Eduardo Almeida Ogah Terburu-buru Mendatangkan Pemain Baru ke Arema
Eduardo Almeida (C) WEAREMANIA

Eduardo Almeida ogah terburu-buru mendatangkan pemain baru ke Arema untuk menambah kekuatan jelang Liga 1 2021. Pelatih kepala Arema itu bahkan menyebut terlalu dini untuk membicarakan masalah tersebut.

Pelatih asal Portugal itu sendiri baru saja teken kontrak dan resmi diperkenalkan sebagai pelatih anyar Arema, Kamis (20/5/2021) siang.
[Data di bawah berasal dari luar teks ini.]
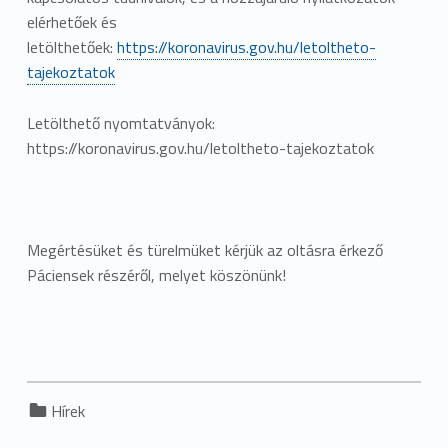
elérhetőek és
letölthetőek:
https://koronavirus.gov.hu/letoltheto-
tajekoztatok
Letölthető nyomtatványok:
https://koronavirus.gov.hu/letoltheto-tajekoztatok
Megértésüket és türelmüket kérjük az oltásra érkező
Páciensek részéről, melyet köszönünk!
Categorized in:
Hírek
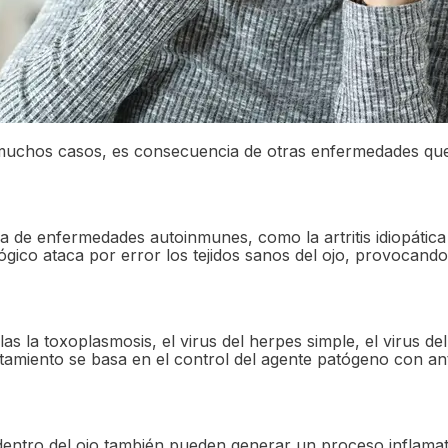
muchos casos, es consecuencia de otras enfermedades que
de enfermedades autoinmunes, como la artritis idiopática juv
gico ataca por error los tejidos sanos del ojo, provocando
la toxoplasmosis, el virus del herpes simple, el virus del her
amiento se basa en el control del agente patógeno con anti
entro del ojo también pueden generar un proceso inflamator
Sore harinya pun Eduardo sudah memimpin sesi latihan perdana Arema usai libur Lebaran di Stadion Kanjuruhan, Kabupaten Malang.

Baginya, yang lebih penting saat ini adalah menganalisa timnya dan mengenali satu persatu pemain yang sudah bergabung. Di sisi lain, Eduardo juga mengamati semua pemain di klub-klub lainnya.

“Terlalu dini untuk membicarakan soal perekrutan pemain baru ini. Saya sedang menganalisa tim ini dari hasil pertandingan di Piala Menpora 2021 lalu. Saya tahu beberapa pemain, karena saya pernah melatih di Indonesia sebelumnya. Saya juga mengamati pemain-pemain di klub lain, untuk melihat kemungkinan bisa didatangkan,” kata Eduardo.

Eduardo Almeida Ogah Mengambil Keputusan Sendiri

Eduardo Almeida juga menegaskan tak akan mengambil keputusan sendiri terkait perekrutan pemain anyar. Semua pihak terkait akan dilibatkannya sebagai pemberi masukan.

Saat ini Arema tercatat sudah memiliki 25 pemain lokal sisa Piala Menpora 2021 lalu. Jika mengacu pada slot 30 pemain yang bisa didaftarkan, Arema tinggal menyisakan lima pemain rekurtan anyar, di mana empat di antaranya adalah pemain asing.

“Penting untuk dimengerti, dalam tim ini banyak orang, ada tim pelatih dan manajemen. Semua orang bekerja bersama, tentu butuh membicarakan ini bersama-sama, termasuk ketika ingin memilih pemain. Begitu pula dengan pemain asing, kita akan bicarakan bersama-sama,” pungkasnya.